Re: EEVDF/vhost regression (bisected to 86bfbb7ce4f6 sched/fair: Add lag based placement)

2024-05-01 Thread Peter Zijlstra
On Tue, Apr 30, 2024 at 12:50:05PM +0200, Tobias Huschle wrote:
> It took me a while, but I was able to figure out why EEVDF behaves 
> different then CFS does. I'm still waiting for some official confirmation
> of my assumptions but it all seems very plausible to me.
> 
> Leaving aside all the specifics of vhost and kworkers, a more general
> description of the scenario would be as follows:
> 
> Assume that we have two tasks taking turns on a single CPU. 
> Task 1 does something and wakes up Task 2.
> Task 2 does something and goes to sleep.
> And we're just repeating that.
> Task 1 and task 2 only run for very short amounts of time, i.e. much 
> shorter than a regular time slice (vhost = task1, kworker = task2).
> 
> Let's further assume, that task 1 runs longer than task 2. 
> In CFS, this means, that vruntime of task 1 starts to outrun the vruntime
> of task 2. This means that vruntime(task2) < vruntime(task1). Hence, task 2
> always gets picked on wake up because it has the smaller vruntime. 
> In EEVDF, this would translate to a permanent positive lag, which also 
> causes task 2 to get consistently scheduled on wake up.
> 
> Let's now assume, that ocassionally, task 2 runs a little bit longer than
> task 1. In CFS, this means, that task 2 can close the vruntime gap by a
> bit, but, it can easily remain below the value of task 1. Task 2 would 
> still get picked on wake up.
> With EEVDF, in its current form, task 2 will now get a negative lag, which
> in turn, will cause it not being picked on the next wake up.

Right, so I've been working on changes where tasks will be able to
'earn' credit when sleeping. Specifically, keeping dequeued tasks on the
runqueue will allow them to burn off negative lag. Once they get picked
again they are guaranteed to have zero (or more) lag. If by that time
they've not been woken up again, they get dequeued with 0-lag.

PROBLEM DETAILS -
Continue the mailing-list reply about the EEVDF scheduler regression, picking up after its final sentence. The records that come next are separate material and have no connection to the scheduler thread.

EXTRACTED RECORDS -
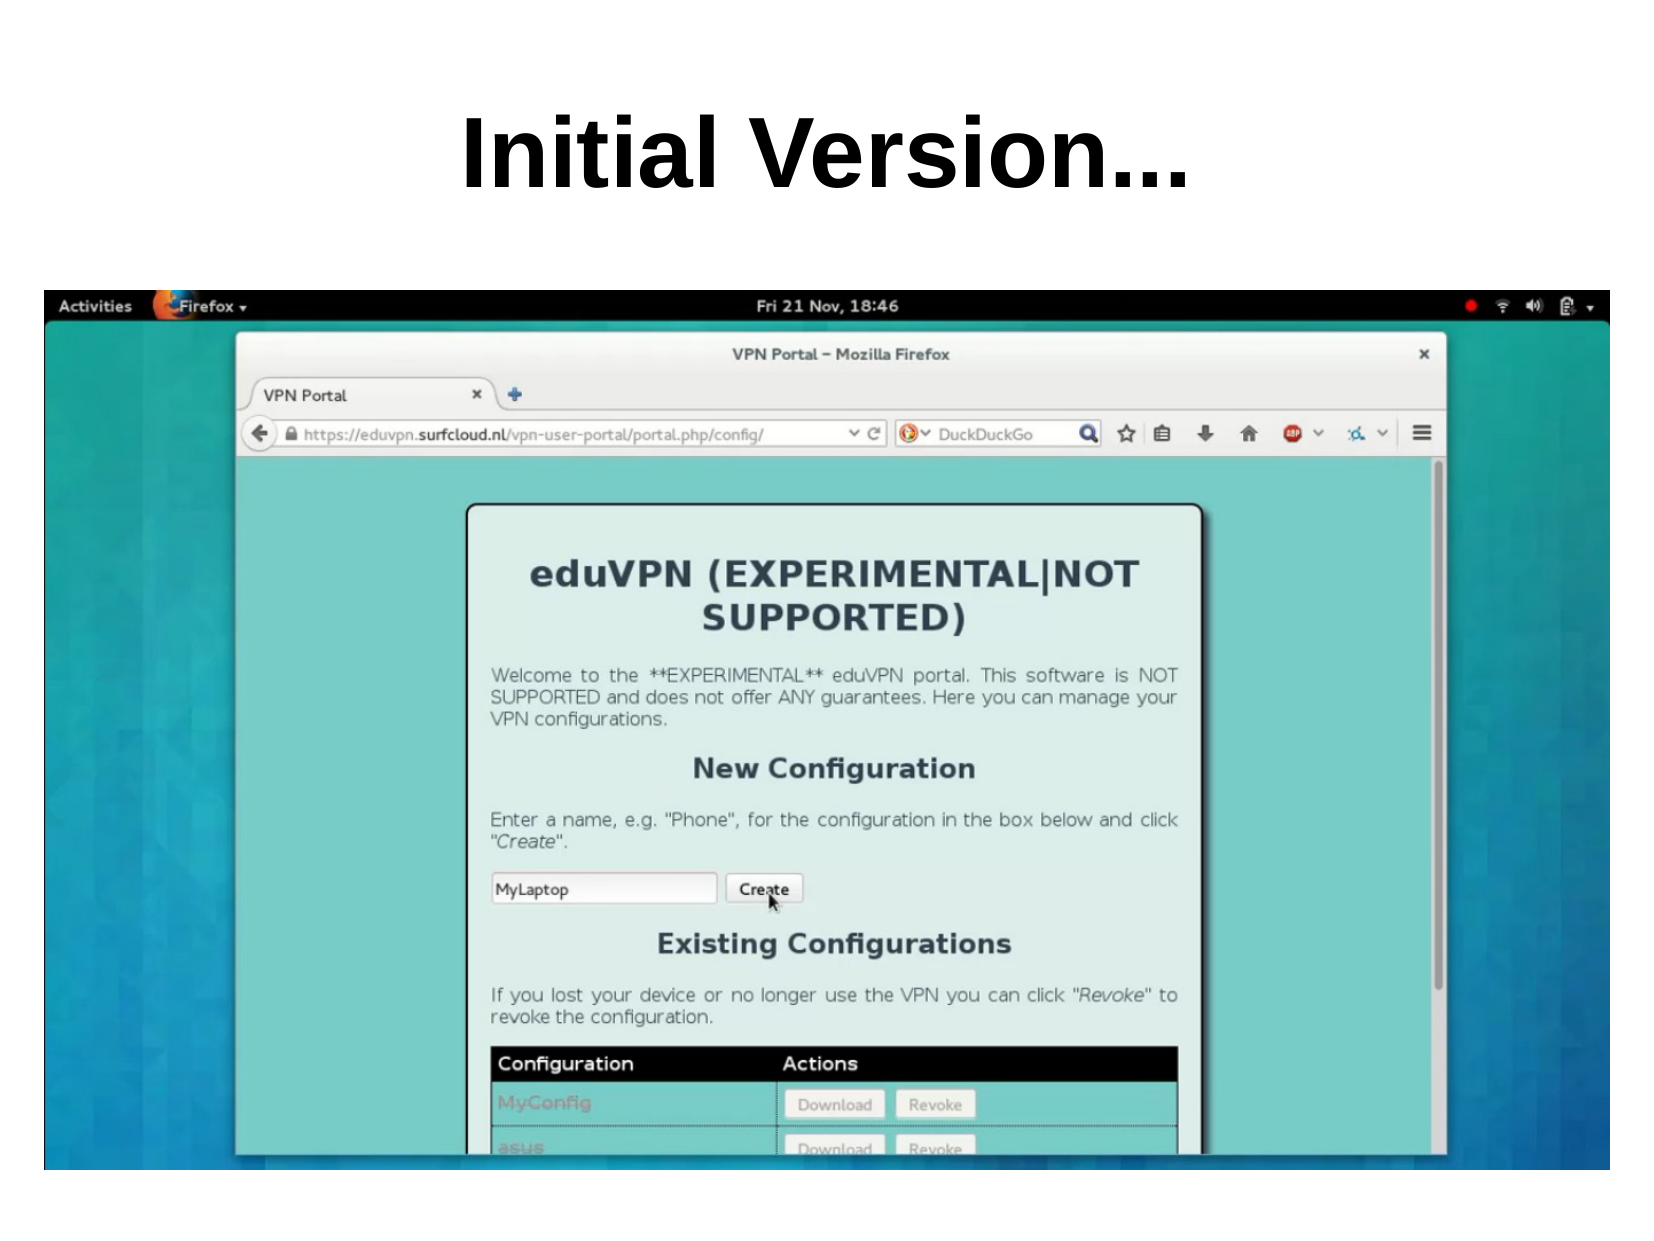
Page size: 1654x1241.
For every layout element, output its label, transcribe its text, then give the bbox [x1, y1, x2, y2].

title Initial Version... [82, 49, 1571, 257]
picture [1493, 1160, 1498, 1171]
picture [44, 290, 1610, 1171]
picture [61, 1159, 67, 1171]
picture [248, 1160, 261, 1166]
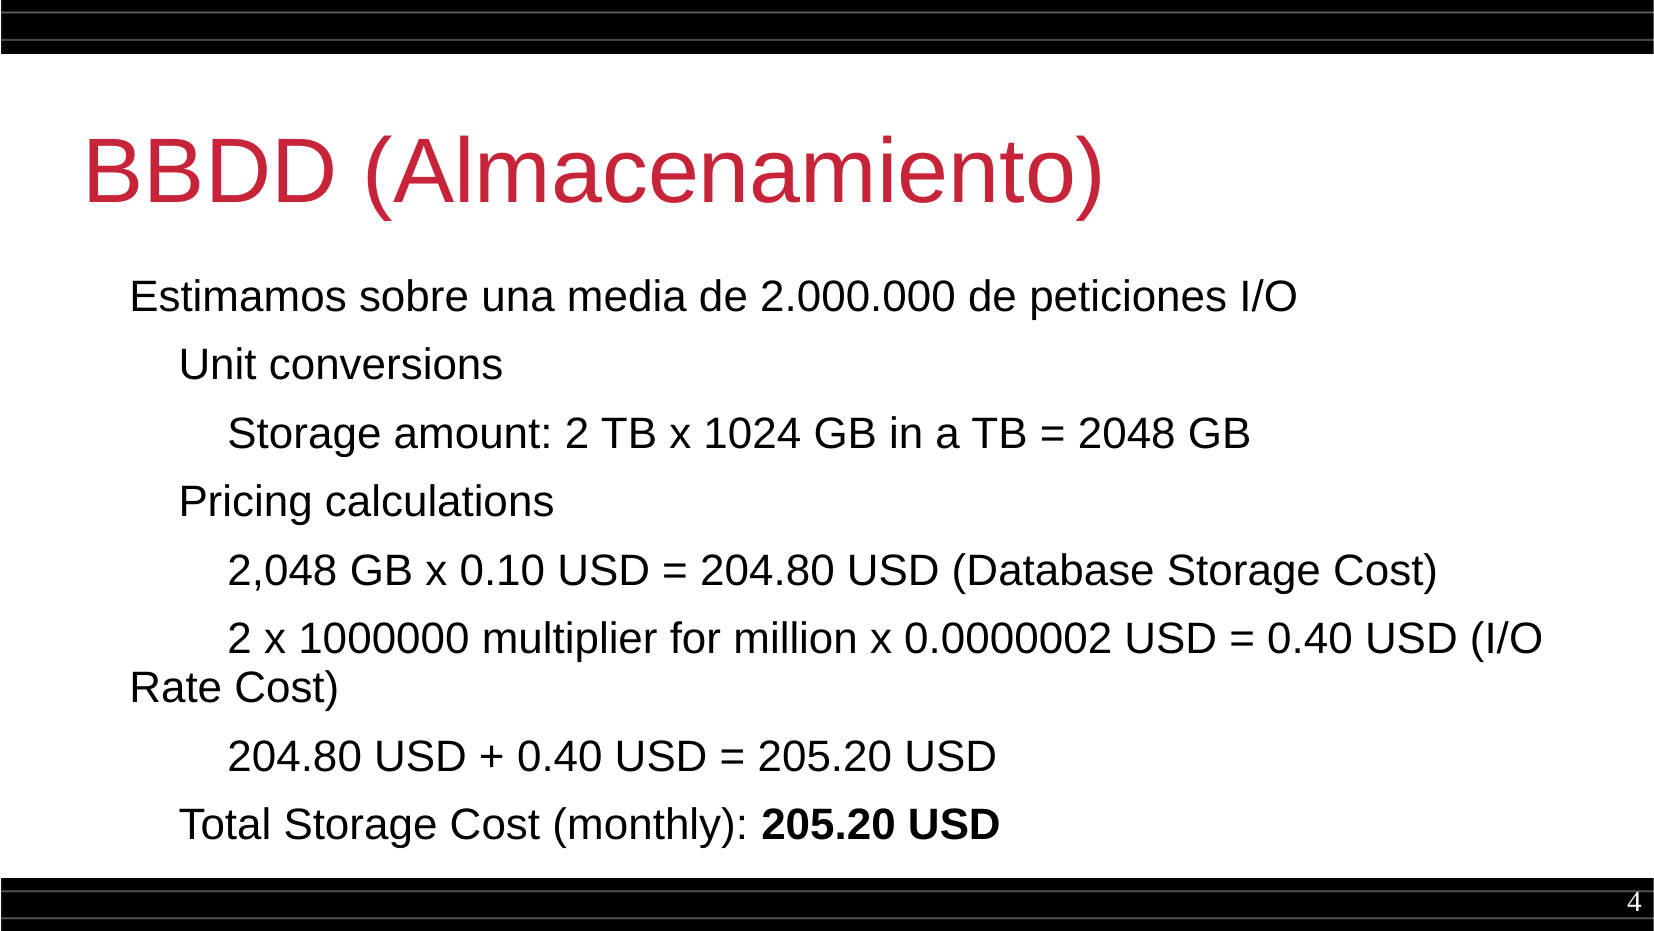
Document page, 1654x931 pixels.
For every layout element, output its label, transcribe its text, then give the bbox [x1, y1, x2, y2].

title BBDD (Almacenamiento) [82, 92, 1571, 249]
picture [1, 0, 1654, 54]
list Estimamos sobre una media de 2.000.000 de peticiones I/O Unit conversions Storage amount: 2 TB x 1024 GB in a TB = 2048 GB Pricing calculations 2,048 GB x 0.10 USD = 204.80 USD (Database Storage Cost) 2 x 1000000 multiplier for million x 0.0000002 USD = 0.40 USD (I/O Rate Cost) 204.80 USD + 0.40 USD = 205.20 USD Total Storage Cost (monthly): 205.20 USD [82, 271, 1571, 851]
picture [1, 878, 1654, 931]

TASK OUTPUT -
(placement with 0-lag will ensure eligibility doesn't inhibit the pick,
but is not sufficient to ensure a pick)

However, this alone will not be sufficient to get the behaviour you
want. Notably, even at 0-lag the virtual deadline will still be after
the virtual deadline of the already running task -- assuming they have
equal request sizes.

That is, IIUC, you want your task 2 (kworker) to always preempt task 1
(vhost), right? So even if tsak 2 were to have 0-lag, placing it would
be something like:

t1  |-<
t2|-<
V-|-

So t1 has started at | with a virtual deadline at <. Then a short
while later -- V will have advanced a little -- it wakes t2 with 0-lag,
but as you can observe, its virtual deadline will be later than t1's and
as such it will never get picked, even though they're both eligible.

> So, it seems we have a change in the level of how far the both variants look 
> into the past. CFS being willing to take more history into account, whereas
> EEVDF does not (with update_entity_lag setting the lag value from scratch, 
> and place_entity not taking the original vruntime into account).
>
> All of this can be seen as correct by design, a task consumes more time
> than the others, so it has to give way to others. The big difference
> is now, that CFS allowed a task to collect some bonus by constantly using 
> less CPU time than others and trading that time against ocassionally taking
> more CPU time. EEVDF could do the same thing, by allowing the accumulation
> of positive lag, which can then be traded against the one time the task
> would get negative lag. This might clash with other EEVDF assumptions though.

Right, so CFS was a pure virtual runtime based scheduler, while EEVDF
considers both virtual runtime (for eligibility, which ties to fairness)
but primarily virtual deadline (for timeliness).

If you want to make EEVDF force pick a task by modifying vruntime you
have to place it with lag > request (slice) such that the virtual
deadline of the newly placed task is before the already running task,
yielding both eligibility and earliest deadline.

Consistently placing tasks with such large (positive) lag will affect
fairness though, they're basically always runnable, so barring external
throttling, they'll starve you.

> The patch below fixes the degredation, but is not at all aligned with what 
> EEVDF wants to achieve, but it helps as an indicator that my hypothesis is
> correct.
> 
> So, what does this now mean for the vhost regression we were discussing?
> 
> 1. The behavior of the scheduler changed with regard to wake-up scenarios.
> 2. vhost in its current form relies on the way how CFS works by assuming 
>that the kworker always gets scheduled.

How does it assume this? Also, this is a performance issue, not a
correctness issue, right?

> I would like to argue that it therefore makes sense to reconsider the vhost
> implementation to make it less dependent on the internals of the scheduler.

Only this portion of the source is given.